• **Provided text**
==========
The work is exhaustive of Schulz's early works and hundreds of strips that have never been released in any other anthology/collection of Schulz's work are found here. The only drawback is that the book itself is narrow, so many of the strips come out being rather small-smaller than they'd normally look in a newspaper. While you don't need to read the book with a magnifying glass, you may find yourself squinting at certain older strips that haven't survived the test of time or that came off the printer slightly fuzzy. Frankly, I think the publisher should have insisted on a larger, coffee table-sized book where the strips could be seen more easily.

Still, for anyone who is a fan of Peanuts, this is a MUST HAVE! For the biography and early sketchbook illustrations by Mr. S., for it's heretofore unpublished strips, and as a testimony to a kind, brilliant and dedicated illustrator, this book comes highly recommended by this Peanuts aficionado.

Rating: 5 stars
Summary: Big, Bright, and Bountiful
Review: This book is a luxurious trip through the world of Peanuts. The large blowups of panels and characters send the work into true art and cement home Sparky's place in Popular Culture. The graphic design and layouts are wonderful and engaging and give me that warm feeling I have always received from Charlie Brown and Co. Bravo!

Rating: 5 stars
Summary: A Personal Look Into Sparky's Archives
Review: This book is quintessential to all Peanuts fans and collectors. If you liked Peanuts: A Golden Celebration, you're guaranteed to enjoy Peanuts: The Art of Charles M. Schulz.

Chip Kidd has done an excellent job with the design of this book (with original clippings of comic strips) and there's a nice introduction by Schulz's widow, Jean Schulz who calls her late husband the genius that he was!
==========
• **Information**
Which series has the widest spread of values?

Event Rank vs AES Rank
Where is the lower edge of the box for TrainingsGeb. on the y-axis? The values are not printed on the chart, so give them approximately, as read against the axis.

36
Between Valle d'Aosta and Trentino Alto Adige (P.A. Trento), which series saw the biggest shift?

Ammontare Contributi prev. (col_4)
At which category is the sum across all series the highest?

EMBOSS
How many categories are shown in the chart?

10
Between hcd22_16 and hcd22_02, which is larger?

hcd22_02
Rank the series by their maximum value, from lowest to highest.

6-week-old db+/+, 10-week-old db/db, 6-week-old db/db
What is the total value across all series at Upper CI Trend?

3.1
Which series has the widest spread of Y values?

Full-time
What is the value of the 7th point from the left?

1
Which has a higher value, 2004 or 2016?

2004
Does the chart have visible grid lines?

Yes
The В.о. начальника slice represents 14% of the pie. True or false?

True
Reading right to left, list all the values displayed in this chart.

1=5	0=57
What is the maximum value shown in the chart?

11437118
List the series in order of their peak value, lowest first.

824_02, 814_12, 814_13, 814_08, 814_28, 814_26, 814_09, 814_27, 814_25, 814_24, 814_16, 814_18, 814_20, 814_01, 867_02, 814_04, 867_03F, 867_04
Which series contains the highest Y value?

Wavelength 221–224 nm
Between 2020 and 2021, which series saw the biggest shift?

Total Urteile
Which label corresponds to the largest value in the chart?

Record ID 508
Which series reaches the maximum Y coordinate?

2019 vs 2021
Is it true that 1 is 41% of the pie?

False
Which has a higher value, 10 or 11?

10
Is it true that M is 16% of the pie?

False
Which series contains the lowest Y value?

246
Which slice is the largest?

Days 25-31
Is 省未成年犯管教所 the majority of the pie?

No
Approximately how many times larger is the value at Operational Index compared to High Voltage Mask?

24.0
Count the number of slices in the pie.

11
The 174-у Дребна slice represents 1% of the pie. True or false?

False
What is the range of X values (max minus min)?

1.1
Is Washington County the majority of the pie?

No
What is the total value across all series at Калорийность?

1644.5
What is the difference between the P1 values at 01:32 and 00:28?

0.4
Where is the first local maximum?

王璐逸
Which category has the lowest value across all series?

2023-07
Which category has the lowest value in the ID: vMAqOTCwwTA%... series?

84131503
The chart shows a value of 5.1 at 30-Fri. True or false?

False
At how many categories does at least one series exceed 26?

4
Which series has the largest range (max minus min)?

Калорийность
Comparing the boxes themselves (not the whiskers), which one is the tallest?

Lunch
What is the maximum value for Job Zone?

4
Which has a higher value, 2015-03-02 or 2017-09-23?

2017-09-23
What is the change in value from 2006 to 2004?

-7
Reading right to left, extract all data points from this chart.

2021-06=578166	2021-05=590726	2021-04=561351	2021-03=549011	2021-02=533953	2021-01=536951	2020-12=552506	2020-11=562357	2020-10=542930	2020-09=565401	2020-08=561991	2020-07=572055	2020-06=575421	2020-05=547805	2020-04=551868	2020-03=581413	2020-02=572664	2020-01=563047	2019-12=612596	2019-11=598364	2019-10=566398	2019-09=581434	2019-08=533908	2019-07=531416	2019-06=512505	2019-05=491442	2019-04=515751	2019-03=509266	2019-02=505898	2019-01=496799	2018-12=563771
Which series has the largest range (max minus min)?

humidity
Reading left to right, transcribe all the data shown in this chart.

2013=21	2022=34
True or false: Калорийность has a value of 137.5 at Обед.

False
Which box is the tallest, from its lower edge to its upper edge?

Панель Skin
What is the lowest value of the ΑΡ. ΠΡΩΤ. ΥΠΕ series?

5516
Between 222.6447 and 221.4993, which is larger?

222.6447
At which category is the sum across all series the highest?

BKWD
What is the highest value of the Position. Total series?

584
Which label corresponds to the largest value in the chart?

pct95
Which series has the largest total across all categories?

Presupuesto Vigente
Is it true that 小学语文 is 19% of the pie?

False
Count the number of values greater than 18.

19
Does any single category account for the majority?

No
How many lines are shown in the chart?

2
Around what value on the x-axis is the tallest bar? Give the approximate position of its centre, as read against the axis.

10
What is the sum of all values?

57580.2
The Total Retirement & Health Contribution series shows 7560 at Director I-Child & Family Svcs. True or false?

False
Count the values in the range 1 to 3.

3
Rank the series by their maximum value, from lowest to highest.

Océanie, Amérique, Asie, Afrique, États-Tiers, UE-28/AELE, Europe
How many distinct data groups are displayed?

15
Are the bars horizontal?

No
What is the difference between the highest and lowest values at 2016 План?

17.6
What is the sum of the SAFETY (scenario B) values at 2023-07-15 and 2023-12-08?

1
==========
• **What you will do**
A. Answer these questions using the Peanuts book reviews:
(i) According to the first review, what is the book's only drawback?
(ii) What summary heads the review that calls the book "a luxurious trip through the world of Peanuts"?
(iii) Who wrote the book's introduction, according to the last review?
B. From the Peanuts book reviews, extract the stretch from "Chip Kidd has" through "that he was!".

• **Expected responses**
A.
(i) The book is narrow, so many of the strips come out rather small, smaller than they would normally look in a newspaper.
(ii) "Big, Bright, and Bountiful"
(iii) Jean Schulz, Schulz's widow.

B.
Chip Kidd has done an excellent job with the design of this book (with original clippings of comic strips) and there's a nice introduction by Schulz's widow, Jean Schulz who calls her late husband the genius that he was!